Publicado por Redação em Saúde Empresarial - 19/08/2025

Gestação humanizada reduz afastamentos em 70%

Programa da MS Florestal humaniza a gestação, apoia mães no retorno ao trabalho e reduz afastamentos médicos em 70%, alinhado à Agenda 2030 da ONU.

No Brasil, conciliar maternidade e carreira ainda é um desafio. Dados do IBGE (Estatísticas de Gênero) revelam que apenas 54,6% das mulheres de 25 a 49 anos com filhos de 0 a 3 anos estão ocupadas, enquanto entre aquelas sem filhos na mesma faixa etária a taxa sobe para 67,2%. O acesso limitado às creches também é um fator crítico: apenas 38,7% das crianças de até 3 anos tinham vaga em 2023 (PNAD Contínua/IBGE).

Diante desse cenário, a MS Florestal implementou o Programa Pessoinhas, voltado à humanização da gestação no ambiente corporativo. A iniciativa já atingiu 98,71% de adesão, com 156 participantes em unidades da empresa em Água Clara, Bataguassu e Campo Grande, e apresenta resultados expressivos: queda de 70% nos afastamentos médicos de gestantes.

Acolhimento e cuidado integral às gestantes

O programa é liderado pela área de Saúde Ocupacional da companhia e reúne uma equipe multidisciplinar composta por nutricionista, psicóloga, fisioterapeuta pélvica, enfermeira obstetra, doula, consultora de amamentação e educadora física.

De acordo com Agnes Leria Bizon, doutora em saúde da criança e especialista do projeto, o diferencial está em oferecer orientação completa e humanizada:

“O Pessoinhas humaniza a experiência da gestação, fortalecendo as mulheres com informações de qualidade, para que assumam o protagonismo e tomem as melhores decisões para si e para seus bebês.”

O programa aborda desde hábitos saudáveis e preparo para o parto até acompanhamento em casos de diabetes gestacional ou pré-eclâmpsia, além de apoiar práticas de apego seguro e amamentação exclusiva.

Impactos para colaboradoras, parceiros e famílias

Os depoimentos das participantes reforçam os resultados. Lethícia Garcez, mãe de primeira viagem, conta que se sentiu acolhida desde o início:

“Meu esposo saiu mais confiante e a licença estendida fez toda a diferença. A empresa nos apoiou em cada etapa.”

Já Lazara Arruda, coordenadora de Pesquisa e Desenvolvimento Florestal, destaca a troca de experiências e o suporte contínuo após o nascimento dos gêmeos Antônio e Gabriel:

“O programa me ajuda até hoje a esclarecer dúvidas e a manter o aleitamento materno exclusivo.”

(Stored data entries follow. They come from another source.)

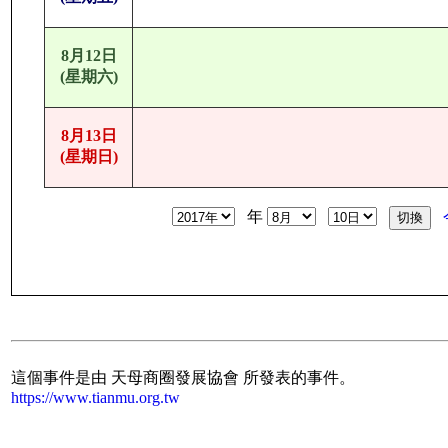
8月12日
(星期六)
8月13日
(星期日)
年
這個事件是由 天母商圈發展協會 所發表的事件。
https://www.tianmu.org.tw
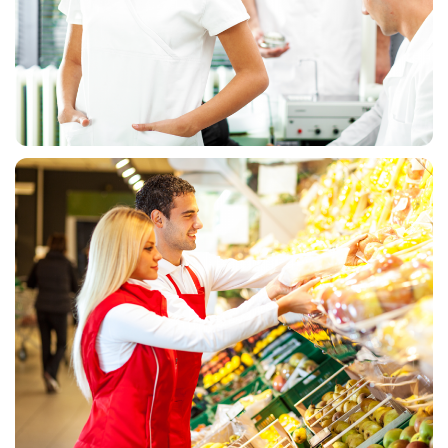
MEDICINSKE UNIFORME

Além das colaboradoras, os parceiros também são incentivados a participar das atividades, reforçando o compromisso com a corresponsabilidade parental.

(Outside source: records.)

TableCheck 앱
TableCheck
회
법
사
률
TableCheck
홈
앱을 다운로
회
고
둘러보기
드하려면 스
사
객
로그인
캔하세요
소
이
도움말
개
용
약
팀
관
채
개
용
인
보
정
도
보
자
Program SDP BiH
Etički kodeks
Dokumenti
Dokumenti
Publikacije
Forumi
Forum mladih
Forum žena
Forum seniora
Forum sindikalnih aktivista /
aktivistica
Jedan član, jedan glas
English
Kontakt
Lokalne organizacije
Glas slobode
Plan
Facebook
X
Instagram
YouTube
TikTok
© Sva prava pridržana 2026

Redução de afastamentos e contribuição para os ODS

A implementação do Programa Pessoinhas resultou em uma redução de 70% nos afastamentos médicos de gestantes, segundo dados internos da MS Florestal.

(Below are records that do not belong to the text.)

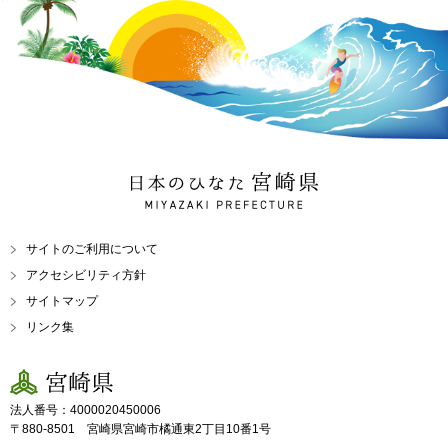
日本のひなた 宮崎県
MIYAZAKI PREFECTURE
サイトのご利用について
アクセシビリティ方針
サイトマップ
リンク集
宮崎県
法人番号：4000020450006
〒880-8501 宮崎県宮崎市橘通東2丁目10番1号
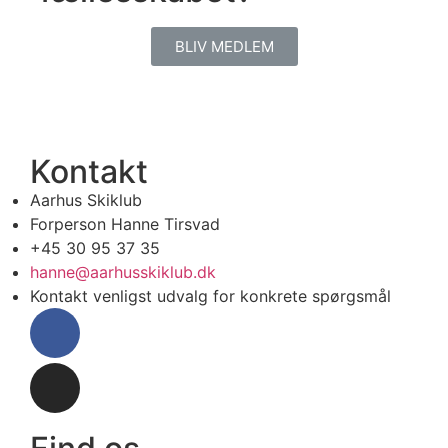
BLIV MEDLEM
Kontakt
Aarhus Skiklub
Forperson Hanne Tirsvad
+45 30 95 37 35
hanne@aarhusskiklub.dk
Kontakt venligst udvalg for konkrete spørgsmål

Para Sheila Marciotti, coordenadora de Saúde Ocupacional, a iniciativa é estratégica não só para as colaboradoras, mas para a sustentabilidade do negócio:

“O programa está alinhado às metas da Agenda 2030 da ONU, como saúde materno-infantil, igualdade de gênero e trabalho decente. Mais do que uma política corporativa, é um compromisso social.”

Ela reforça ainda que o lema do projeto traduz sua essência:
“Gestação saudável, bebê saudável, mulher confiante e realizada.”

RH e maternidade: um diferencial competitivo

Para o setor de Recursos Humanos, programas como o Pessoinhas mostram-se decisivos para:

  • Apoiar a permanência das mulheres no mercado de trabalho após a maternidade.

  • Reduzir afastamentos e custos relacionados à saúde ocupacional.

  • Reforçar o employer branding, posicionando a empresa como um local que valoriza diversidade, inclusão e bem-estar.

  • Engajar parceiros e famílias no processo, criando uma rede de suporte mais sólida.

Ao priorizar uma abordagem humanizada, a MS Florestal demonstra que investir em saúde e bem-estar das colaboradoras gera impacto positivo para os negócios e para a sociedade.